▶ [Your task]: Return exactly the lines of the records below, starting at the line that contains "दक्षता रखते हैं। न्यूज जजमेंट, फैक्" and ending at the line that contains "عینک آفتابی تاشو اسپای پلاس SPY+", with both of those lines kept.

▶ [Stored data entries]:
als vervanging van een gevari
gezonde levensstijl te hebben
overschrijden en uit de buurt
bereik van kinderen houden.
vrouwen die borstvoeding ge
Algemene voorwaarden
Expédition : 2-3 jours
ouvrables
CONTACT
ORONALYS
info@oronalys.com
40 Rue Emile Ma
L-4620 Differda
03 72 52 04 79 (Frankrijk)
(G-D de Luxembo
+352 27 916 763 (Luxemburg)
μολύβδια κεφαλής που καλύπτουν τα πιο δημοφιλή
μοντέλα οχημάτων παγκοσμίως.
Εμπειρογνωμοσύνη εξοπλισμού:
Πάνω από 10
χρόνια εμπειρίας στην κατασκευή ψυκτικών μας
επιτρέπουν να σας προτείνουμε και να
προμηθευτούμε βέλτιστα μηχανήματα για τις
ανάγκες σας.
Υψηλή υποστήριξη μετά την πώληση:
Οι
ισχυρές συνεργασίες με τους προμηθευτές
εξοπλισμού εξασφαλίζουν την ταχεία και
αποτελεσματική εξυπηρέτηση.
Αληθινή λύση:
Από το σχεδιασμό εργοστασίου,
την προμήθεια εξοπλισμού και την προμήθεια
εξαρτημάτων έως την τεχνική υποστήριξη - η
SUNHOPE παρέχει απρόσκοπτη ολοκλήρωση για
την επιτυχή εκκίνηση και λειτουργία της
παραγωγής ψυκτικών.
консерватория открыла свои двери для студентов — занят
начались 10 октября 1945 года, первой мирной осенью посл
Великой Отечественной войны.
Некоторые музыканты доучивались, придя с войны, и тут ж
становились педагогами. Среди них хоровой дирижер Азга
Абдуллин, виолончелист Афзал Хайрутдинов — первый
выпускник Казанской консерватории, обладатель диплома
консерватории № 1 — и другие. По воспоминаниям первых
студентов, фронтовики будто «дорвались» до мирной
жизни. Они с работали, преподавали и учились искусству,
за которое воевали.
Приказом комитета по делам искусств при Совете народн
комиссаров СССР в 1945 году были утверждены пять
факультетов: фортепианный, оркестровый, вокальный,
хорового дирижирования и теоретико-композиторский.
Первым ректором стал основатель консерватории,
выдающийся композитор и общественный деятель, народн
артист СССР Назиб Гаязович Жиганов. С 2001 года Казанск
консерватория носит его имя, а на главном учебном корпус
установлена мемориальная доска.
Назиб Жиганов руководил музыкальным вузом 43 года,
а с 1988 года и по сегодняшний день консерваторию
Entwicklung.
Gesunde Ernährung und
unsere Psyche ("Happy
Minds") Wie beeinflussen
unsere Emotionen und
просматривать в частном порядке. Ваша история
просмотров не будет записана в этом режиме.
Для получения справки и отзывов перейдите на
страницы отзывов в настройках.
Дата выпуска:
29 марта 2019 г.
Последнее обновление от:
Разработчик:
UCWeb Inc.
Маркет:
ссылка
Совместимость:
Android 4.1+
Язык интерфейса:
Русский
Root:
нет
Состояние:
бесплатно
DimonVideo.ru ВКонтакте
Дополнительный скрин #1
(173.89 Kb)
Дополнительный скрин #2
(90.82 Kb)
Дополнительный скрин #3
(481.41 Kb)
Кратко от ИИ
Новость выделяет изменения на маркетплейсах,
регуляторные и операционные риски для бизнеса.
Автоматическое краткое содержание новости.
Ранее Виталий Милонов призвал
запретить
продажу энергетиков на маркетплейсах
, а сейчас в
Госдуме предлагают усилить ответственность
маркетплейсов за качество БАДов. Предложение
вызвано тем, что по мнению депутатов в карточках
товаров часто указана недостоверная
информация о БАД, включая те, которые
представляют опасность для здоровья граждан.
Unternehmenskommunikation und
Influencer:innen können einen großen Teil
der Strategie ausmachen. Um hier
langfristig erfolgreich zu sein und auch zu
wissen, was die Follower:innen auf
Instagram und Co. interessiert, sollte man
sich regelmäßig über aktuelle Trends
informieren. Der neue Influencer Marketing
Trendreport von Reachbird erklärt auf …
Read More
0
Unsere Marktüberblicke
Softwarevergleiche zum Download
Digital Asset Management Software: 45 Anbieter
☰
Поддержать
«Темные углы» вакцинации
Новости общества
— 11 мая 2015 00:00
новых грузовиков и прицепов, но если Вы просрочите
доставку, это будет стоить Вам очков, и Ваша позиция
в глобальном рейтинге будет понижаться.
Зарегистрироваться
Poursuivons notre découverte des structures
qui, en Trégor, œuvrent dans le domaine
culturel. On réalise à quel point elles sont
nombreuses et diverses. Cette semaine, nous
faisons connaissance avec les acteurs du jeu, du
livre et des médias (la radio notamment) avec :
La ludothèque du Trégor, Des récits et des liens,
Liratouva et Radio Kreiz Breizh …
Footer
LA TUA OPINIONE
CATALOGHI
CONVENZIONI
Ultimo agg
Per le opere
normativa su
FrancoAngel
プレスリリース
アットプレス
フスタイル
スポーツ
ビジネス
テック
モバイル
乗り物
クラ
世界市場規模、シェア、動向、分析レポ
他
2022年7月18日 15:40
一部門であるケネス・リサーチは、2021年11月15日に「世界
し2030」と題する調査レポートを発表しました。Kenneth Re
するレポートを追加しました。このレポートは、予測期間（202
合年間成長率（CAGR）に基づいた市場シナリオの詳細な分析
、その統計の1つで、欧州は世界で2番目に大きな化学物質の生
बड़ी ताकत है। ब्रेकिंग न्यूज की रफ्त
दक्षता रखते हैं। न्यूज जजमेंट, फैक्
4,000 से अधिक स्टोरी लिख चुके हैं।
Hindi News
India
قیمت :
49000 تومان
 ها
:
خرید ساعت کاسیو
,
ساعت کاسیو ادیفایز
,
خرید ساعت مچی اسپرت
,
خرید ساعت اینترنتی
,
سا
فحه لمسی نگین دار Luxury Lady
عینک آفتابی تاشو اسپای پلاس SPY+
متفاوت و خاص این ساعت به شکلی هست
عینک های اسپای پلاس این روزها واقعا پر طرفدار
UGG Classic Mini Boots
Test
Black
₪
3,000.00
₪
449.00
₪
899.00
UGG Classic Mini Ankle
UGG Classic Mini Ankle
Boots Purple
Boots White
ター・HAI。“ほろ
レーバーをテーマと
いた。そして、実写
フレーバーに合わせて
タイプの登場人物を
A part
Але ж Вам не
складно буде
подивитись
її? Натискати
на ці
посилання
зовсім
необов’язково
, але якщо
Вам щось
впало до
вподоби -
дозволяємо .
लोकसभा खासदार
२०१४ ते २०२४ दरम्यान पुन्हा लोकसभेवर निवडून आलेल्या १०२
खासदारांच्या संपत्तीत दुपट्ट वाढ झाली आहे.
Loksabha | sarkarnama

▶ [Result of this exercise]:
दक्षता रखते हैं। न्यूज जजमेंट, फैक्
4,000 से अधिक स्टोरी लिख चुके हैं।
Hindi News
India
قیمت :
49000 تومان
 ها
:
خرید ساعت کاسیو
,
ساعت کاسیو ادیفایز
,
خرید ساعت مچی اسپرت
,
خرید ساعت اینترنتی
,
سا
فحه لمسی نگین دار Luxury Lady
عینک آفتابی تاشو اسپای پلاس SPY+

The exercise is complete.